▶ _Problem_: Each line of the material must be reproduced exactly; pictures stay out.

▶ _Information supplied_:
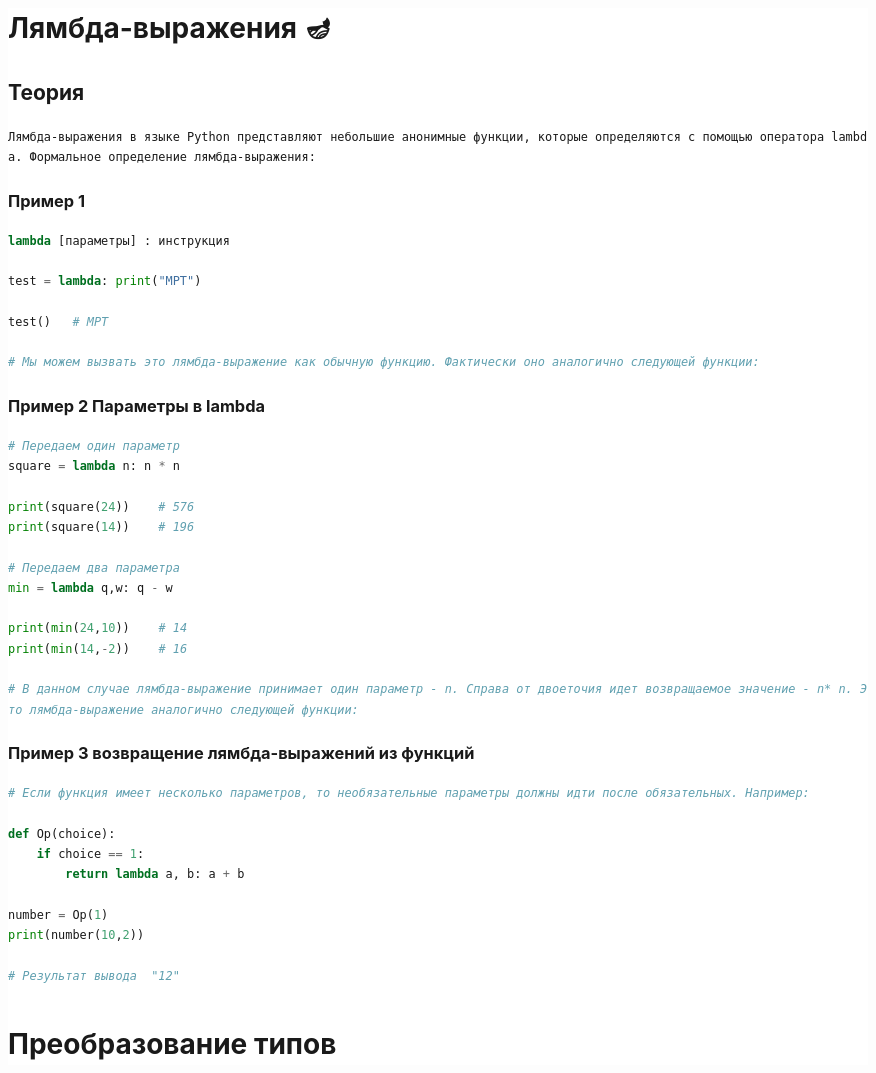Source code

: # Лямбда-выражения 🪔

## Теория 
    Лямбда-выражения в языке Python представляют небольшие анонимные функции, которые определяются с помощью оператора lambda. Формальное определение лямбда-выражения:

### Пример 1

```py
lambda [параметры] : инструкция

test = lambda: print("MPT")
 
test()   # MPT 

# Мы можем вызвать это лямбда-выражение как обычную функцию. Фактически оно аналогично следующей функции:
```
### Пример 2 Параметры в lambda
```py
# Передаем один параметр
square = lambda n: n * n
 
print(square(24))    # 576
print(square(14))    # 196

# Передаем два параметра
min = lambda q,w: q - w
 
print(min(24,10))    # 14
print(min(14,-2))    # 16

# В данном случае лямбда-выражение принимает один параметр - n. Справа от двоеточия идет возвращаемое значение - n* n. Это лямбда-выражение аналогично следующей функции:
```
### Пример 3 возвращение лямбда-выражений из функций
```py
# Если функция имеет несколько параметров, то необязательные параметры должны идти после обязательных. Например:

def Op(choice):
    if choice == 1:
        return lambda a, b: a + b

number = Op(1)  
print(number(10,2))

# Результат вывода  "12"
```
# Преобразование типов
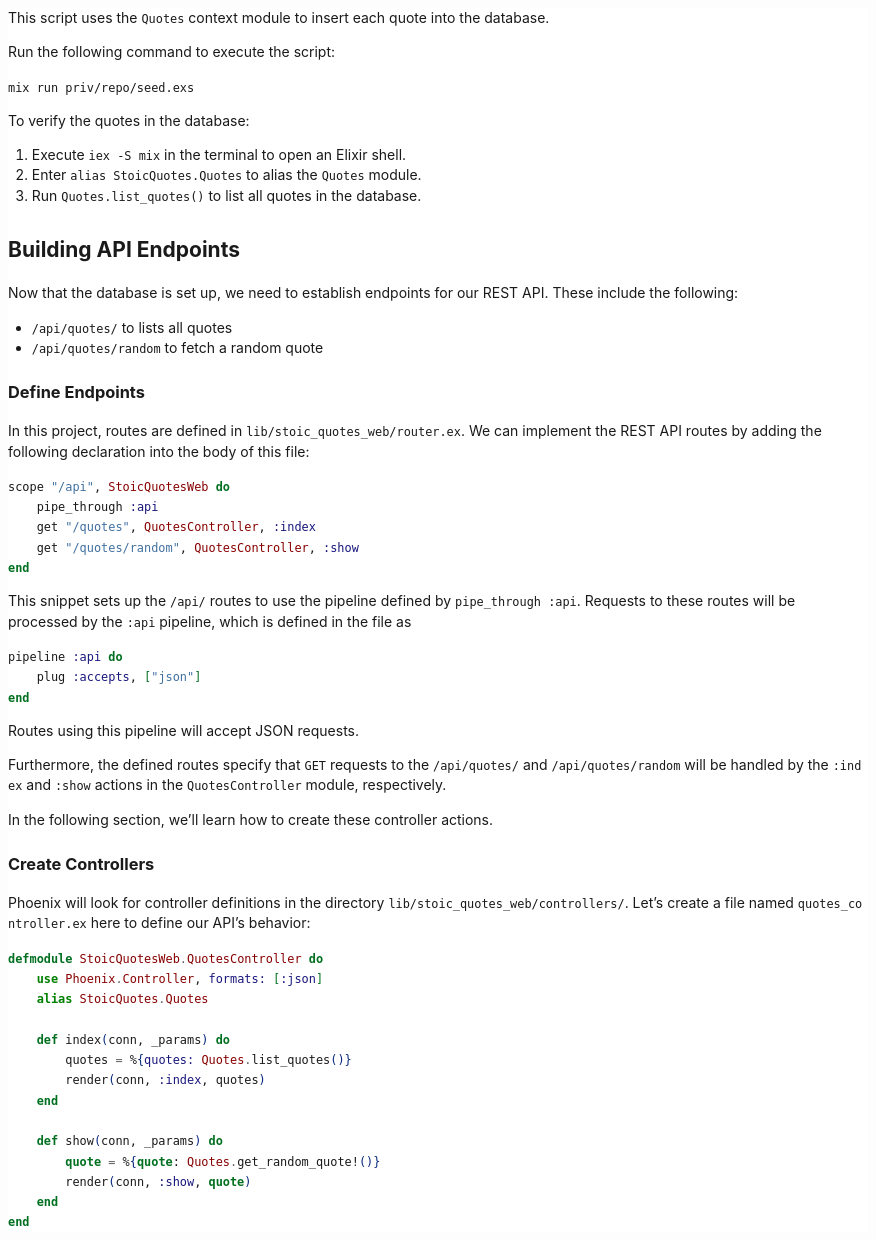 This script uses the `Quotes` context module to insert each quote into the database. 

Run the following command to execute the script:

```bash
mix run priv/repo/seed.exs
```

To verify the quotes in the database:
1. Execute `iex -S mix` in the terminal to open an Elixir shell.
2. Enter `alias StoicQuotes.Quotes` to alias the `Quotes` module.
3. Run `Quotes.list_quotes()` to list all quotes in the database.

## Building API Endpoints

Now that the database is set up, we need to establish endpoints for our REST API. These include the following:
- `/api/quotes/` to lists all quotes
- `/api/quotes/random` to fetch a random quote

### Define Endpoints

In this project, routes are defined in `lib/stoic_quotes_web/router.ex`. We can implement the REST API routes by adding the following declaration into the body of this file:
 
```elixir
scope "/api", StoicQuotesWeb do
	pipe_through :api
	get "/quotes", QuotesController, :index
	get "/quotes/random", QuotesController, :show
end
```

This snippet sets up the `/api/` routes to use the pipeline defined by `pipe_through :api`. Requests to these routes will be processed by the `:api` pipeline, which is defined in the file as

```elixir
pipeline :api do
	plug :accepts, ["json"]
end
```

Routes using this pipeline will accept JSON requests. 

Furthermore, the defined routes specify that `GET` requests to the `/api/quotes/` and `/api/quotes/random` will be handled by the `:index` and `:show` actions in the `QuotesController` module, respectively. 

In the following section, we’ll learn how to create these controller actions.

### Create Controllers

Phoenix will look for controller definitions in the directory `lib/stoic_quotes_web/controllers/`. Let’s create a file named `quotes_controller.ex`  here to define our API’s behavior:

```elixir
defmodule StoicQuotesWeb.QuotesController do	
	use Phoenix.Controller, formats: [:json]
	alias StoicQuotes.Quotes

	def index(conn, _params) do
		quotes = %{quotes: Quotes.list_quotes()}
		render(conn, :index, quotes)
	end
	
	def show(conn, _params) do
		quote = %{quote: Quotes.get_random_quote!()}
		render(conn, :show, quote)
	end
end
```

▶ _Completed task_:
Source code

: # Лямбда-выражения 🪔

## Теория 
    Лямбда-выражения в языке Python представляют небольшие анонимные функции, которые определяются с помощью оператора lambda. Формальное определение лямбда-выражения:

### Пример 1

```py
lambda [параметры] : инструкция

test = lambda: print("MPT")
 
test()   # MPT 

# Мы можем вызвать это лямбда-выражение как обычную функцию. Фактически оно аналогично следующей функции:
```
### Пример 2 Параметры в lambda
```py
# Передаем один параметр
square = lambda n: n * n
 
print(square(24))    # 576
print(square(14))    # 196

# Передаем два параметра
min = lambda q,w: q - w
 
print(min(24,10))    # 14
print(min(14,-2))    # 16

# В данном случае лямбда-выражение принимает один параметр - n. Справа от двоеточия идет возвращаемое значение - n* n. Это лямбда-выражение аналогично следующей функции:
```
### Пример 3 возвращение лямбда-выражений из функций
```py
# Если функция имеет несколько параметров, то необязательные параметры должны идти после обязательных. Например:

def Op(choice):
    if choice == 1:
        return lambda a, b: a + b

number = Op(1)  
print(number(10,2))

# Результат вывода  "12"
```
# Преобразование типов
 This script uses the `Quotes` context module to insert each quote into the database. 

Run the following command to execute the script:

```bash
mix run priv/repo/seed.exs
```

To verify the quotes in the database:
1. Execute `iex -S mix` in the terminal to open an Elixir shell.
2. Enter `alias StoicQuotes.Quotes` to alias the `Quotes` module.
3. Run `Quotes.list_quotes()` to list all quotes in the database.

## Building API Endpoints

Now that the database is set up, we need to establish endpoints for our REST API. These include the following:
- `/api/quotes/` to lists all quotes
- `/api/quotes/random` to fetch a random quote

### Define Endpoints

In this project, routes are defined in `lib/stoic_quotes_web/router.ex`. We can implement the REST API routes by adding the following declaration into the body of this file:
 
```elixir
scope "/api", StoicQuotesWeb do
	pipe_through :api
	get "/quotes", QuotesController, :index
	get "/quotes/random", QuotesController, :show
end
```

This snippet sets up the `/api/` routes to use the pipeline defined by `pipe_through :api`. Requests to these routes will be processed by the `:api` pipeline, which is defined in the file as

```elixir
pipeline :api do
	plug :accepts, ["json"]
end
```

Routes using this pipeline will accept JSON requests. 

Furthermore, the defined routes specify that `GET` requests to the `/api/quotes/` and `/api/quotes/random` will be handled by the `:index` and `:show` actions in the `QuotesController` module, respectively. 

In the following section, we’ll learn how to create these controller actions.

### Create Controllers

Phoenix will look for controller definitions in the directory `lib/stoic_quotes_web/controllers/`. Let’s create a file named `quotes_controller.ex`  here to define our API’s behavior:

```elixir
defmodule StoicQuotesWeb.QuotesController do	
	use Phoenix.Controller, formats: [:json]
	alias StoicQuotes.Quotes

	def index(conn, _params) do
		quotes = %{quotes: Quotes.list_quotes()}
		render(conn, :index, quotes)
	end
	
	def show(conn, _params) do
		quote = %{quote: Quotes.get_random_quote!()}
		render(conn, :show, quote)
	end
end
```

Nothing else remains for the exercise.